Activity – Each line below from the one containing "rozvoji kloubních potíží, a proto snižování" through the one containing "pero esta historia" should be output exactly as it stands, and no other line should appear.

[Saved data entries]
################

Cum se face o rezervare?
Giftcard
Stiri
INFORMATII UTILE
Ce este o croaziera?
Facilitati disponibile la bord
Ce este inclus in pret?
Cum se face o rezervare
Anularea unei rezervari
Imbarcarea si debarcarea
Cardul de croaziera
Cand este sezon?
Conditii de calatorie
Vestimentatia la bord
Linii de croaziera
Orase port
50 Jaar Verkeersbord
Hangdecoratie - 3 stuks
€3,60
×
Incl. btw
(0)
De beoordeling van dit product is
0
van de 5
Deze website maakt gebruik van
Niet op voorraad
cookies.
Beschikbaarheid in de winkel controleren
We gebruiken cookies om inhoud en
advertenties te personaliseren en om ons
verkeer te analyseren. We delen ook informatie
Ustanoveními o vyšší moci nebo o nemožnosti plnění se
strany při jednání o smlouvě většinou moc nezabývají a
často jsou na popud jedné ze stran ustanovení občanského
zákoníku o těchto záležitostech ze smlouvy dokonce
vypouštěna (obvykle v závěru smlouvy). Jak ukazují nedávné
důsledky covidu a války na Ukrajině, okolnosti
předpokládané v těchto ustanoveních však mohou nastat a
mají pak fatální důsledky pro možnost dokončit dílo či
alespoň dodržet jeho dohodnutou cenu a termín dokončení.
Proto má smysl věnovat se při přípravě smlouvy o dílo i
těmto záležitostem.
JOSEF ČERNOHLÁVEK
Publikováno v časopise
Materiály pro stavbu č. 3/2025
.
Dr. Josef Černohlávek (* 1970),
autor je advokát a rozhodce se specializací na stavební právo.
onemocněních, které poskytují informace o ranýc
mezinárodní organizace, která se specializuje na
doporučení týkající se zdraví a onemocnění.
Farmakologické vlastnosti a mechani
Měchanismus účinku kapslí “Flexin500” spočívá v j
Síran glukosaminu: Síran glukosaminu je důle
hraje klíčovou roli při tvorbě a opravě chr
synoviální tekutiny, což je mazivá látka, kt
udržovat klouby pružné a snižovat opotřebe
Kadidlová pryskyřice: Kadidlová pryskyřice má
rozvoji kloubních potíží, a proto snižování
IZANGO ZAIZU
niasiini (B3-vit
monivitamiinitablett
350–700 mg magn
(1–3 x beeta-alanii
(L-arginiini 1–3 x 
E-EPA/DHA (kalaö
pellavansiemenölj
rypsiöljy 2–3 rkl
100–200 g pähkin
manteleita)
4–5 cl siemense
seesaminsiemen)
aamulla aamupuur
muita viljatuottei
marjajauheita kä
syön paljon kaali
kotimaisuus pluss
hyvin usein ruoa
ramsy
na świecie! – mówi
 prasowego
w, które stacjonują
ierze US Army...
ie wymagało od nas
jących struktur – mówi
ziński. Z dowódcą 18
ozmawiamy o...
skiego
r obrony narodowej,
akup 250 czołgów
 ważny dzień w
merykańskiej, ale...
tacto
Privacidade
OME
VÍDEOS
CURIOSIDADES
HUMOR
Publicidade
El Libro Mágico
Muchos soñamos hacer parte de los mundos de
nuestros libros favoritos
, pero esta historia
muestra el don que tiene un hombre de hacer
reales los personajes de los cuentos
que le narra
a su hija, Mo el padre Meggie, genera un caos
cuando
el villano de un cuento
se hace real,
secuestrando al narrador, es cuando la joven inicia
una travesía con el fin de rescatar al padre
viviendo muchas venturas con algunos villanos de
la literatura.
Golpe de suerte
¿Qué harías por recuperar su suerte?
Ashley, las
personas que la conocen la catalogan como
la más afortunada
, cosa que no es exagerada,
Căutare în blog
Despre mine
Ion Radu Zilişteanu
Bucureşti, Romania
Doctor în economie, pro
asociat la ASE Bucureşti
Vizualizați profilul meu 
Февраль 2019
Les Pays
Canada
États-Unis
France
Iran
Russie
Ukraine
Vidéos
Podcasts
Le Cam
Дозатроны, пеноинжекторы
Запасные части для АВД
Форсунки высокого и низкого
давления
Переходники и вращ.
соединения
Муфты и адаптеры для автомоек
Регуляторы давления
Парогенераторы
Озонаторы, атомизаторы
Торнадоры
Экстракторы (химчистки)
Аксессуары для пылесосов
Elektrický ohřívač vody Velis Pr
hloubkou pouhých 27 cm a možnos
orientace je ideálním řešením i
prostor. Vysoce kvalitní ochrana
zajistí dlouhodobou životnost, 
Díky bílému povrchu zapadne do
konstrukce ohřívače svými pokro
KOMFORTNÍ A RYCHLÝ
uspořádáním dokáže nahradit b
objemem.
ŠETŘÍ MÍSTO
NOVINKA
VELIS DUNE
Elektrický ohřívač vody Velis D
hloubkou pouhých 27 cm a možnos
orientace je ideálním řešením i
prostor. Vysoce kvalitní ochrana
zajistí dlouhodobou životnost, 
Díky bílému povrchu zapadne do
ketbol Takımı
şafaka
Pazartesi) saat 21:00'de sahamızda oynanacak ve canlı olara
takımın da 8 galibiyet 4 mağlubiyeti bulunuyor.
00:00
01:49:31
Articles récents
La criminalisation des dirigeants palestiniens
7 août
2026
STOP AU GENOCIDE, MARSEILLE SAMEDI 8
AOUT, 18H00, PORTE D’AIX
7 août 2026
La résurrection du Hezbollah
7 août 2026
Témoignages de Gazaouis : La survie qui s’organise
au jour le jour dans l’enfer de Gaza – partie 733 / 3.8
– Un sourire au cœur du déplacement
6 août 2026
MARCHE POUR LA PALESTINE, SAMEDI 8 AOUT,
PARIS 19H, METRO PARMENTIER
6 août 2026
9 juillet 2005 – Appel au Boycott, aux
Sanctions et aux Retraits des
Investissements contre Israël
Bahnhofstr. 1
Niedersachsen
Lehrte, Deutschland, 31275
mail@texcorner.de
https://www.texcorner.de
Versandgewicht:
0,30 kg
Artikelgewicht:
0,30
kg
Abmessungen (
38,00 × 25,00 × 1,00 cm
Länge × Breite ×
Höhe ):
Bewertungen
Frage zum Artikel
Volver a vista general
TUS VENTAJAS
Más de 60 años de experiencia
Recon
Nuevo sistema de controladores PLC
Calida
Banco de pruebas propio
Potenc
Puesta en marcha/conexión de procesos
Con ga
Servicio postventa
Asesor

################

Response to the exercise –
rozvoji kloubních potíží, a proto snižování
IZANGO ZAIZU
niasiini (B3-vit
monivitamiinitablett
350–700 mg magn
(1–3 x beeta-alanii
(L-arginiini 1–3 x 
E-EPA/DHA (kalaö
pellavansiemenölj
rypsiöljy 2–3 rkl
100–200 g pähkin
manteleita)
4–5 cl siemense
seesaminsiemen)
aamulla aamupuur
muita viljatuottei
marjajauheita kä
syön paljon kaali
kotimaisuus pluss
hyvin usein ruoa
ramsy
na świecie! – mówi
 prasowego
w, które stacjonują
ierze US Army...
ie wymagało od nas
jących struktur – mówi
ziński. Z dowódcą 18
ozmawiamy o...
skiego
r obrony narodowej,
akup 250 czołgów
 ważny dzień w
merykańskiej, ale...
tacto
Privacidade
OME
VÍDEOS
CURIOSIDADES
HUMOR
Publicidade
El Libro Mágico
Muchos soñamos hacer parte de los mundos de
nuestros libros favoritos
, pero esta historia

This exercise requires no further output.